帰国後、湘南T-SITE蔦屋書店のオープニングスタッフとして「食」の本のコンシェルジュを務め、企画イベントで2015年度の年間売上1位を獲得、表彰される。 イタリアワイン「ZIOBAFFA」日本アンバサダー。スローフード協会会員。 現在は九十九里浜でヤギを飼いながらイタリア式スローライフを送り、クライアントさんの「何歳からでもイタリアで暮らすように滞在する」夢をコーチング伴走する”モンドアモーレイタリアクラブ”の体験企画運営をしている。
『あなたの夢は ”他人の過去の経験”を借りて叶う』
16年ぶりに日本へ帰ってきたとき、いちばん驚いたのは景色ではなく、人の表情でした。
みんな、よくがんばっている。よく気を遣っている。でも、あまり幸せそうに見えない。
イタリア人が特別に自由な人たちなのかというと、そんなことはありません。彼らは彼らで、面倒くさくて、うるさくて、時間にもルーズです。ただ、ひとつだけはっきり違うことがあります。
自分の気持ちに正直で、目の前の人との時間を、何よりも優先する。
仕事より家族との食事を選ぶ。喜怒哀楽を隠さない。助けを求めることを恥だと思わない。失敗しても、人生まで否定しない。
どれも、日本人が「本当はそうしたい」と思っていることばかり。できないのは、性格の問題ではなく、社会に合わせて生きているからだと思っています。
イタリアと日本、それぞれの歴史や文化のルーツをたどりながら、その違いがわかれば、生き方は自分で選べます。
イタリア人が普段やっている「今日から出来る30のアクション」を読者一人一人が実行すれば、
日本社会をより幸せに生きる社会にみんなで変えられる、そんな本をいま一冊にまとめています。
1992年に渡伊してから16年、私はフィレンツェで暮らしました。
日本でトスカーナブームが起きた頃、雑誌や出版社からの取材依頼が相次ぎ、現地コーディネーターとして数多くの撮影に携わりました。『25ans』(アシェット婦人画報社)のフェラガモ宮殿でのタレント撮影もそのひとつです。イタリアの上流階級の邸宅でのファッション撮影の際、日本人クルーとイタリア人スタッフの仕事に対する緊張感がまるで違うという体験をしました。

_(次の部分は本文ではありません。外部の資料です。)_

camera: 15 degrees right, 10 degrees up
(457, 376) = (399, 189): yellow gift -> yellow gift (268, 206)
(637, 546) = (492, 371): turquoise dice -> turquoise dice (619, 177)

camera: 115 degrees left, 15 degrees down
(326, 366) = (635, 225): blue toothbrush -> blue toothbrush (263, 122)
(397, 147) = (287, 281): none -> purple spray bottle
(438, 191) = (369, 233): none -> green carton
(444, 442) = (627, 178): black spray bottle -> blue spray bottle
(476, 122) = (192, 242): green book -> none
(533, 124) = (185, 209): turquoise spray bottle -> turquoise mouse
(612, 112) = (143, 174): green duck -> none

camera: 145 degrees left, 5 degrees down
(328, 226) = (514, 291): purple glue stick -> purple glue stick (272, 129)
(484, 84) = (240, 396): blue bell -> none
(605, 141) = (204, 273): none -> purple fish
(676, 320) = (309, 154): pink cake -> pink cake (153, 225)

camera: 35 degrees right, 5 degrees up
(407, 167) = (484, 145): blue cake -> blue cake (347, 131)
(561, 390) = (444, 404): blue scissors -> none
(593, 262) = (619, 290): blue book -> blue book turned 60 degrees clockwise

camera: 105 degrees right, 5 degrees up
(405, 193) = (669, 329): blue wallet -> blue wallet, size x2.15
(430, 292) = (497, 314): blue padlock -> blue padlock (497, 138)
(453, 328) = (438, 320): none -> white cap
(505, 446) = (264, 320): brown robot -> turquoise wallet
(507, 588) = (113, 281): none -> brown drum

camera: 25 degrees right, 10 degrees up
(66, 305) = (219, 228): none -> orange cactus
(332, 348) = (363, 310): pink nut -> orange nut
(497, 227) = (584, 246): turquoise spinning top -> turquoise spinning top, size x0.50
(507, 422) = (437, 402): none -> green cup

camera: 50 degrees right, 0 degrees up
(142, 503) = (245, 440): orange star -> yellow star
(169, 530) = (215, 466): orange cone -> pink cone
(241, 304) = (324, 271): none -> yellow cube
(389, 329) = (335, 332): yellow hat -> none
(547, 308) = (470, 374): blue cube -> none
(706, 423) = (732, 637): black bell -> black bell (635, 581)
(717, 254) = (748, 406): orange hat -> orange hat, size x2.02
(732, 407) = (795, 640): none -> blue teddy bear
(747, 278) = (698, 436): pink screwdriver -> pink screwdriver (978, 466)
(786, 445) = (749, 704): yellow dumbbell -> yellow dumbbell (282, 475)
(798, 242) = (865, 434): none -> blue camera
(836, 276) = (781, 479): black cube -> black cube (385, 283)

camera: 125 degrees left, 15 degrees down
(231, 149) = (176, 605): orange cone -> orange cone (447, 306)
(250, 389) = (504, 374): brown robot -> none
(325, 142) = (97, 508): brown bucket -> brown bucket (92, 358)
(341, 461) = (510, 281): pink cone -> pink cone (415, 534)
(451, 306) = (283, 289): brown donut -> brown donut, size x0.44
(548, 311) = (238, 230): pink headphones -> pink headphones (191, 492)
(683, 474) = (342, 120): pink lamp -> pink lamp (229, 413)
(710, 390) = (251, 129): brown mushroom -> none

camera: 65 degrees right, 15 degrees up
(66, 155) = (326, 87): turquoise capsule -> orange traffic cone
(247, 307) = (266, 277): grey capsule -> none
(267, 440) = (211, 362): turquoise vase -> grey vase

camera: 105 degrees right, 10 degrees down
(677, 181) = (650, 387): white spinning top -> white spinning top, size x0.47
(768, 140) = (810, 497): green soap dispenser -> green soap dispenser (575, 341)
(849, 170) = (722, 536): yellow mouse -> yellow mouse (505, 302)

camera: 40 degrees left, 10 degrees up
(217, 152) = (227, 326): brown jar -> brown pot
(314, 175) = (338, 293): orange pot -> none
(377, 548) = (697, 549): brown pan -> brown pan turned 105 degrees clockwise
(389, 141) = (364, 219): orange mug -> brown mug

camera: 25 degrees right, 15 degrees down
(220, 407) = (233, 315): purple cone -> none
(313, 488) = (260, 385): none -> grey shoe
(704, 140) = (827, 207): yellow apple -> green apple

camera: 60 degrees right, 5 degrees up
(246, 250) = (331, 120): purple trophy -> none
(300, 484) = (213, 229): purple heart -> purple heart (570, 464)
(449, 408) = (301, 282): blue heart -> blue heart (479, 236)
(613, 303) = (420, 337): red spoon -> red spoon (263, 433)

帰国後は会員制の文化サロンを立ち上げ、14年にわたって主宰しています。ワイン片手のイタリア語講座、イタリア人シェフの料理教室、トスカーナや南イタリア・チレントでのオリーブ収穫や料理体験。イタリアを「知る」のではなく「体験する」場をつくってきました。
2014年、その活動を評価され、湘南T-SITE蔦屋書店のオープニングスタッフとして「食」の本のコンシェルジュに就任。企画したイベントで、2015年度の年間売上1位を獲得しました。本を売る現場に立った経験は、いまも私の中に残っています。
2016年、イタリア映画『Bella Vita』の上映イベントで、映画に使われたワイン「ZIOBAFFA」を飲みながら鑑賞する企画をイタリア側に提案しました。ワイナリーオーナーのピエルジョルジョ・カステッラーニ氏からワイナリーに招待を受け、アディダスのCEOカスパー・ローステッド氏と同席。(両氏は世界的画家 故キースヘリング氏と親友のため交流がある)
驚いたのは、ワイナリーオーナー ピエルジョルジョが、私をアディダスのCEOと同等に扱った事でした。「本物の大物は、人を差別しない。」イタリアという社会の芯を見た気がしました。
その後、ZIOBAFFA(ジオバッファ)日本アンバサダーに任命、
2017年、映画監督ジェーソンバッファ氏来日ワインイベントを南青山にて開催、大成功を収める。
2018年には、雑誌「HONEY」の26ページに及ぶ特集でライターとイタリアへ。
2019年、今上天皇の即位の礼に招待されたイタリア代表団の副リエゾンを務めました。(リエゾンは外務省イタリアミラノ領事官)
2025年には、75歳の建築家であり彫刻家の中山和比古さんの「イタリアの小さな村を車で巡りながら、3か月、暮らすように旅をしたい」という夢に、88日間コーチング伴走をしました。
旅の途中で、頑固だと言われていた中山さんが少しずつ変化、『人は環境が変わり、気づかせる役目の人が伴走すれば何歳からでも変われる。』それを目の前で見た、マジックイタリア88日間でした。
ファッション、出版、食、ワイン、そして外交。イタリア社会のさまざまな層に、私自身の人柄のみで入り込んできました。そしていまも、イタリアで多くの日本人の人生が変わる瞬間に立ち会い続けています。この本に書いていることは、すべてその中で見てきたことです。